Many could be seen Thursday morning gazing up into the sky with their palms held upward, reciting prayers. Some were crying.
"I'm so happy because I'm in Arafat," said Fatima, a pilgrim from Morocco. "Because Prophet Hazrat Mohammed (SM) spoke with Allah from this place. This is the most holy place in the world.
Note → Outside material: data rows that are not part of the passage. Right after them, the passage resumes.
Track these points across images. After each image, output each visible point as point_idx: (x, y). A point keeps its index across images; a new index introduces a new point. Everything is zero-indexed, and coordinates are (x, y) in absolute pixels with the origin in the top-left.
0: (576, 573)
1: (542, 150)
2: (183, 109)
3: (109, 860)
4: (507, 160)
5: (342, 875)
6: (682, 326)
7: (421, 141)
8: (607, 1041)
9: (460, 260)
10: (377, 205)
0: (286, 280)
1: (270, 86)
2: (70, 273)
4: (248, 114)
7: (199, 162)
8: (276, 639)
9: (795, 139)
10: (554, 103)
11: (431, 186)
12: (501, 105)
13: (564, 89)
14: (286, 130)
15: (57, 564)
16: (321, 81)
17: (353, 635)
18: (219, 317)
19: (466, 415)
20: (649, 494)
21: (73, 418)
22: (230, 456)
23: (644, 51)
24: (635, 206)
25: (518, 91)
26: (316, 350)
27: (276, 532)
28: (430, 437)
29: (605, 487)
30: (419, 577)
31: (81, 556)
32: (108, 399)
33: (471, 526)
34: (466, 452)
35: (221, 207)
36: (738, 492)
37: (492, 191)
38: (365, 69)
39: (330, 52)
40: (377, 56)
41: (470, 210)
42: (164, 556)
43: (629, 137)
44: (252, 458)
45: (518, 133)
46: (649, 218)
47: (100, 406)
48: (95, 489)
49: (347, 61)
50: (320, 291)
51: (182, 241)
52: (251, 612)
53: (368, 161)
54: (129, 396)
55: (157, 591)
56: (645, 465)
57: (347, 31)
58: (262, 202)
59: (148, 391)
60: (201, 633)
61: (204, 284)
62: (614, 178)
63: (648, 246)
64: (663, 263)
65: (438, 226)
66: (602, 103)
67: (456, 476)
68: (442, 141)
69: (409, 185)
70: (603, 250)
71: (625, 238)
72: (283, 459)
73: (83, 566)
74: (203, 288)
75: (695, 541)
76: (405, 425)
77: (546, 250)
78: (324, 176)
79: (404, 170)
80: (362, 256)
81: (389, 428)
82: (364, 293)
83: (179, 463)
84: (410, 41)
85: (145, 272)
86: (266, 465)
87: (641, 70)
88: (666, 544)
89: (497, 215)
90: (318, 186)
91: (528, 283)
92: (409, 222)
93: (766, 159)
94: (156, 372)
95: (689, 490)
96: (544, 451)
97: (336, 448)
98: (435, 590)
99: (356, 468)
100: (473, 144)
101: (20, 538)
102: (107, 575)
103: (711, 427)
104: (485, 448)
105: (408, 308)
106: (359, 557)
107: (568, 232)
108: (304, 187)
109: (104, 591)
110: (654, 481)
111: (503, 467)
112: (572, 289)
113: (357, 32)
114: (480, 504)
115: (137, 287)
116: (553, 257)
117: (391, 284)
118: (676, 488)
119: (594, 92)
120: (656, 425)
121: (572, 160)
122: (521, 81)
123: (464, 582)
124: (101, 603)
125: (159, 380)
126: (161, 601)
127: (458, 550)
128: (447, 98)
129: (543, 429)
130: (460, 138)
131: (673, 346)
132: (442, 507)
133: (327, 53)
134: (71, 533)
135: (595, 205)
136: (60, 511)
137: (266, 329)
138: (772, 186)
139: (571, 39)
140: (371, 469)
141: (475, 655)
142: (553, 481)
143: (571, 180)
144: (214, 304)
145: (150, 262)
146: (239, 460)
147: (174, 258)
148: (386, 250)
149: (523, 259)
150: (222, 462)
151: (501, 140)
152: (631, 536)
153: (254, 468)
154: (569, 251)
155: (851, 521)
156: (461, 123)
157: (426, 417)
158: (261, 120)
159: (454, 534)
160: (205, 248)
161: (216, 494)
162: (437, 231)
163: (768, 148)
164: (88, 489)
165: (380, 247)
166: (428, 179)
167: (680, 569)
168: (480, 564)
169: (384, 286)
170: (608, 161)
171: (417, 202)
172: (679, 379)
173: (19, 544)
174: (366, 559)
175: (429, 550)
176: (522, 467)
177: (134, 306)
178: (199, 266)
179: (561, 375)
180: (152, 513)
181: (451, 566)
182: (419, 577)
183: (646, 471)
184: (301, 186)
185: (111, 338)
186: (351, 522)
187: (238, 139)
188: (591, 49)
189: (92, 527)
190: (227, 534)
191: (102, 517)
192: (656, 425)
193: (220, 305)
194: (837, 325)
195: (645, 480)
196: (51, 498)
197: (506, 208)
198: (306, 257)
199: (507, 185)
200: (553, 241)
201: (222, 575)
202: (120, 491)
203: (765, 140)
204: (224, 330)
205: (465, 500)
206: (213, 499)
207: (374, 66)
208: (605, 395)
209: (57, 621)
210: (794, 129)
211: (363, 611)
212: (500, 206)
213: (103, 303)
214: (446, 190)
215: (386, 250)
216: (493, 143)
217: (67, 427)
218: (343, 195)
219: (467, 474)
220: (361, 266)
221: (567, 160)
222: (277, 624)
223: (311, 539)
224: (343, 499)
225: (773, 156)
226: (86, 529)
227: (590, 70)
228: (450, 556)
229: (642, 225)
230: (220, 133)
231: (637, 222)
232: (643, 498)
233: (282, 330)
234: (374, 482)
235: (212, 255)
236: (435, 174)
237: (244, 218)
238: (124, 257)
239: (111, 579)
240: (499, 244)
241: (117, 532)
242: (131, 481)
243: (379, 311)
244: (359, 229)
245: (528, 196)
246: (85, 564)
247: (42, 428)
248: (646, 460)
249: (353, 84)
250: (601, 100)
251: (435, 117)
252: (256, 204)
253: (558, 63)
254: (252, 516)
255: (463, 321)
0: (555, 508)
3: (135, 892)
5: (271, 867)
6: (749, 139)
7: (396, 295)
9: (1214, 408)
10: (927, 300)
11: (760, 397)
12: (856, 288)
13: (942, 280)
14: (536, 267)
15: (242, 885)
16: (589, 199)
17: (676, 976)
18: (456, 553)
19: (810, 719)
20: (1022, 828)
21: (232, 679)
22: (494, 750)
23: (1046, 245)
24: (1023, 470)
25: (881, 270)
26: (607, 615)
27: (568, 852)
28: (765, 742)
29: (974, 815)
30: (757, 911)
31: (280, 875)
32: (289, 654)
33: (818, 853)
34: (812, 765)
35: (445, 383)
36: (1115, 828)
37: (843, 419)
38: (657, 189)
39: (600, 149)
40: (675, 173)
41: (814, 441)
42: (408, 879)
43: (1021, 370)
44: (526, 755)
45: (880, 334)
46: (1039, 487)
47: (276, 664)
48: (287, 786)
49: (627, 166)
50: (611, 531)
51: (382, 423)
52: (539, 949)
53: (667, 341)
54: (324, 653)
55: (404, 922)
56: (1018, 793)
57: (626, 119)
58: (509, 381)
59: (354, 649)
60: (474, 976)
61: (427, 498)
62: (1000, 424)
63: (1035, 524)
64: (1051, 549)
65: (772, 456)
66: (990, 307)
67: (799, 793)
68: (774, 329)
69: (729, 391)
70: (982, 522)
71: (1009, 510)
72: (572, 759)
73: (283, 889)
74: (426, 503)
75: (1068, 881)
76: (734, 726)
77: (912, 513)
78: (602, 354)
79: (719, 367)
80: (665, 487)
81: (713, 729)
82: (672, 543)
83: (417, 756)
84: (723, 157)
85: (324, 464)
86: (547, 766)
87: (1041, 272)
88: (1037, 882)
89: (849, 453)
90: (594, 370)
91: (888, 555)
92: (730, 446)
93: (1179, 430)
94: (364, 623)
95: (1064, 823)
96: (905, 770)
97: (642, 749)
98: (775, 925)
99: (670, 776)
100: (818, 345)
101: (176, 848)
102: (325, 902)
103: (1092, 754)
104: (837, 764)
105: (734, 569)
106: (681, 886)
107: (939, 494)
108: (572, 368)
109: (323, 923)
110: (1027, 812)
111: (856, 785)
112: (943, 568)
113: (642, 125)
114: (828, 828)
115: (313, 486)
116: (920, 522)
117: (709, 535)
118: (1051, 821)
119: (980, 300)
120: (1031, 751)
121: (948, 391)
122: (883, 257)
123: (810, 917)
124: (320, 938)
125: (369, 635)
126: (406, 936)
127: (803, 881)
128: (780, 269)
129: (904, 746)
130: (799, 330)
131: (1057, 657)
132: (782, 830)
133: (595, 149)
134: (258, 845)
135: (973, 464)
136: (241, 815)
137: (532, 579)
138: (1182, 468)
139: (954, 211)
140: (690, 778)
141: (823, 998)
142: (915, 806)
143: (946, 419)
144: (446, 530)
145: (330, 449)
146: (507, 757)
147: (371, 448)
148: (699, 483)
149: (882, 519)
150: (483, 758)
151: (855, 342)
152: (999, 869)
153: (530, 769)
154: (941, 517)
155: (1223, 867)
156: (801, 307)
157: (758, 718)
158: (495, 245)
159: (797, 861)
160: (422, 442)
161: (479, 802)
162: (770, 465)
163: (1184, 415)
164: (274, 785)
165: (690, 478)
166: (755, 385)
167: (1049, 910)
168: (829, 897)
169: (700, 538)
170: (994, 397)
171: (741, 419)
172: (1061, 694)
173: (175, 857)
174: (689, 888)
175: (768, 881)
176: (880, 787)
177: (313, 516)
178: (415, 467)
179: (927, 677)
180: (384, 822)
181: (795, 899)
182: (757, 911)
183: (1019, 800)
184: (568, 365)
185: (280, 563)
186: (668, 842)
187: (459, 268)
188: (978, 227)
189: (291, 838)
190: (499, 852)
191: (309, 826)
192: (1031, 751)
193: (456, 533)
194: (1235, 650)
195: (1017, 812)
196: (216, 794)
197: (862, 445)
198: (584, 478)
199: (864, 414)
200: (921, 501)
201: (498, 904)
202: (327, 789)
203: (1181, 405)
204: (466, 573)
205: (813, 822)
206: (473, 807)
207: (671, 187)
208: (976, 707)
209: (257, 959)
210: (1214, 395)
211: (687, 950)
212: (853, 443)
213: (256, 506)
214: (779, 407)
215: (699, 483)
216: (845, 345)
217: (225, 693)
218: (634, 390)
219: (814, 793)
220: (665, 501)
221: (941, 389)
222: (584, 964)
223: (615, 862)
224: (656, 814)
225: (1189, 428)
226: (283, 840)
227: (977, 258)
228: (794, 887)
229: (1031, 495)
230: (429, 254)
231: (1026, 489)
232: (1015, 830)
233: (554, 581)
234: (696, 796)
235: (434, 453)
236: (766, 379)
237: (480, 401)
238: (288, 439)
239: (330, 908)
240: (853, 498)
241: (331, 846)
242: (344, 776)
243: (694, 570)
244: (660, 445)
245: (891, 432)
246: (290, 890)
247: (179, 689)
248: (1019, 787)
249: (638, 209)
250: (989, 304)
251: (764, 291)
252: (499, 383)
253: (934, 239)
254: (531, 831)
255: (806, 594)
I'm very happy."
Faisal, 52, a Palestinian pilgrim from Israel, said he was praying for "all Muslims to be unified soon to liberate Al-Aqsa and Palestine."
Meanwhile volunteers were passing out thousands of free meals all around Arafat, donated by numerous Saudi charities and businesses.
The weather was improved after heavy rains marred the first day of the hajj, stranding many latecomers on the road between Jeddah and Makkah and knotting up the eight kilometre (five mile) mass move from Makkah to Mina, halfway in between Makkah and Arafat.
Some pilgrims said they would skip the traditional stop in Mina because of the buses carrying pilgrims over the distance were heavy snarled by the rainstorm.
Ignoring Saudi warnings against political activity, the Iranians chanted for Muslim unity and against the "enemies" of the faith in their camp at Arafat outside of Makkah.
"Death to America, death to Israel," thousands of Iranians chanted inside a huge tent on the Arafat plain.
No Saudi security forces were evident as Ayatollah Muhammed Rishari, the representative of Iranian supreme leader Ayatollah Ali Khamenei, led the Iranian delegation.
"We need to be purified from our wrongdoings in this hajj," he said in a statement.
"We need all Muslims, Sunni and Shia, to be unified and focus on important issues: Al-Aqsa (mosque in Jerusalem), the occupation of Palestine, the problems in Iraq, the Afghan occupation, and the fighting between brothers in Yemen. We need be purified from all infidels."
Flooding from Wednesday's downpour killed 48 people in western Saudi Arabia, Saudi officials said. None of the dead were hajj pilgrims, said Brig Gen Mansour al-Turki, a spokesman for the Saudi Interior Ministry. The rains tapered off Thursday but meteorologists predicted further showers.
Saudi Arabia's biggest worry for months ahead of the hajj has been swine flu. The Saudi government has been working with the United States' Centres for Disease Control and Prevention to set up clinics and take precautions to stem any outbreak.
There is also the risk of one of the gathering's perennial dangers: deadly stampedes.
In 2006, all it took was a dropped piece of luggage to trip up a crowd and cause a pileup that killed more than 360 people at one of the holy sites. The rains also could cause flash floods or mudslides in the desert mountains where most of the rites take place.
It often rains in Makkah and Jeddah during the winter months, but Wednesday's downpour was the heaviest in years during the hajj. Jiddah was swamped with 7 centimetres (2.76 inches) of rain, more than it would normally get in an entire year, according to Dale Mohler, senior meteorologist at the Web site, AccuWeather.com.